O escritor Richard Ford vive em Boothbay Harbor, no estado do Maine. Nascido em Jackson, no Mississípi, em 1944, formado na escola de Raymond Carver, a quem muito contactou no Texas, Ford viveu em Nova Iorque, depois no Montana, foi argumentista em Hollywood, instalou-se por algum tempo em Nova Orleães e acabou por pousar as malas no Maine. Definitivamente tanto quanto dá para perceber.
«Independence» foi a obra que o revelou aos leitores europeus, depois de galardoado com o Prémio Pulitzer de 1996.
Para os americanos o Maine é o sítio, que não conduz a parte alguma, senão para quem pretenda ir ao Canadá. Num certo sentido corresponde aos confins dos EUA. É o Estado mais a nordeste do país e bastante distante da terra natal do autor. O que o faz confirmar a ideia de poder viver sem problema num qualquer sítio dos EUA.
Uma das razões invocadas por Ford para ter saído do Sul, foi a de se afastar de um certo número de coisas por ele testemunhadas enquanto crescera. Nomeadamente do racismo.
De facto, quando vivia no Mississípi, considerara que esse Estado em nada correspondia ao que ele idealizava ser a realidade norte-americana. Até porque, durante o século XIX ele estivera isolado do resto do que então se designava por América. Já então ele considerava ser o Nordeste, a Nova Inglaterra, a verdadeira América.
Não é, pois de estranhar que, apesar de ali se radicar já bastante tarde, Ford se tenha sentido imediatamente em casa.
Ele faz parte daqueles que não acredita em generalidades, antes lhes preferindo as particularidades. Para fazê-los falar do estado em que se vê a América, Ford faz com que os seus personagens falem da sua vida íntima. E integra os seus destinos individuais num contexto político, que permita ao leitor compreender a relação entre as várias vidas individuais e os acontecimentos históricos.
A sua Trilogia, escrita ao ritmo de um volume por cada dez anos, conta o dia-a-dia de um personagem vulgar, Frank Bascombe, que vive sem grandes ilusões num arrabalde.
Mas cada um dos dez livros de Ford acaba por ser uma espécie de fotografia da América, tal qual a vai vendo ao longo da sua própria biografia. São instantâneos do que se revela dinâmico dentro da sociedade americana., mesmo que passados em diferentes regiões dos EUA. Ele rejeita a possibilidade de ter uma visão global e única sobre o que é a América, já que não a vê passível de generalizações. Será essa uma das razões do seu fascínio.
Ele ambiciona que os seus romances tenham tanta verosimilhança quanto a conseguida nos livros de História. E que o leitor não seja estimulado para ideias feitas sobre a vida.

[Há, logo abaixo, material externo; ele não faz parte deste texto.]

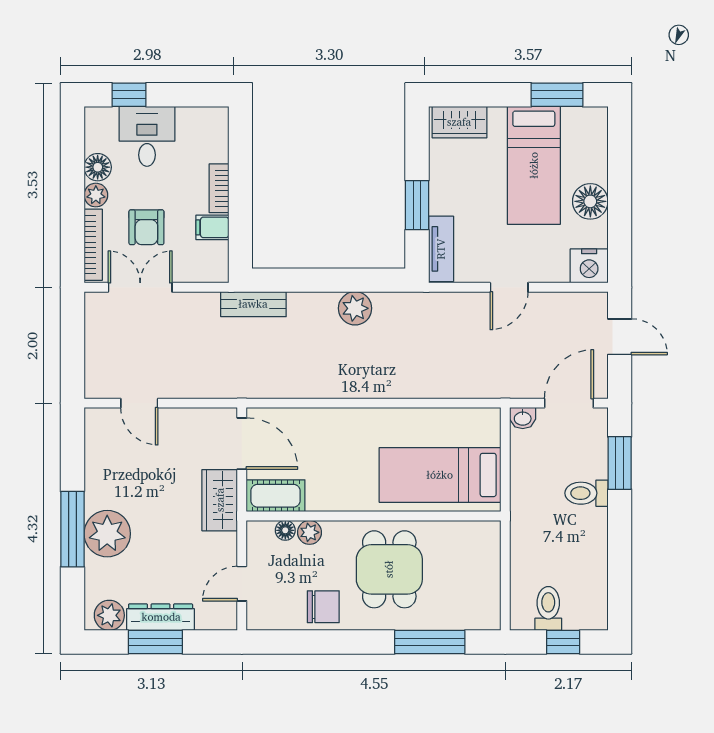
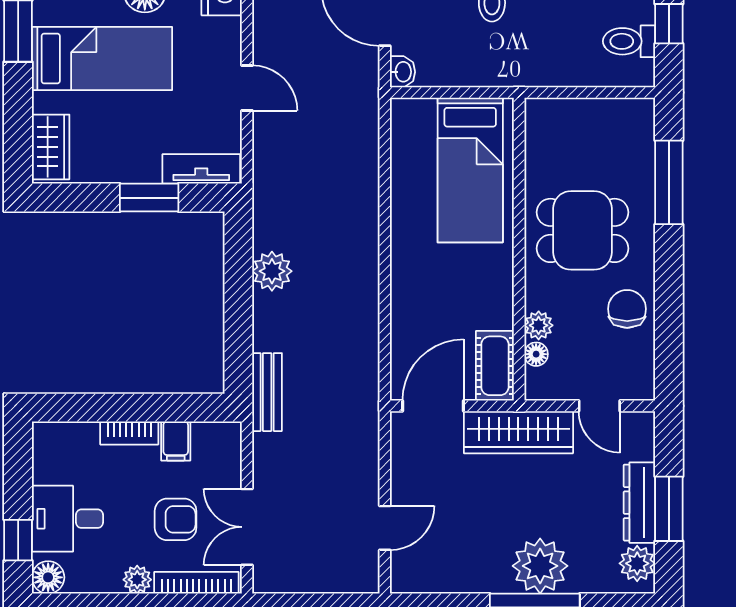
floor lamp: (98, 167) -> (48, 577), moved
wardrobe: (220, 500) -> (518, 432), width x1.50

A Trilogia que tem Frank Bascombe como protagonista pode ser entendida como um fresco sobre a política americana nos últimos trinta anos inspirando-se na constatação feita anteriormente pela escritora George Eliot no seu grande romance «Felix Holt»: não há vida privada que não seja prefigurada na vida pública.
Desde que o compreendeu os seus romances têm essa ambição: transparecer através das vicissitudes por que passam as personagens, as linhas mestras, que relacionam as grandes decisões tomadas nas vidas privadas com as verificadas na vida pública.
No fundo ele acredita que as vidas privadas correspondem á vida pública em dimensão miniatural. Pela vida individual dos cidadãos poder-se-ão compreender-se as grandes orientações da vida coletiva.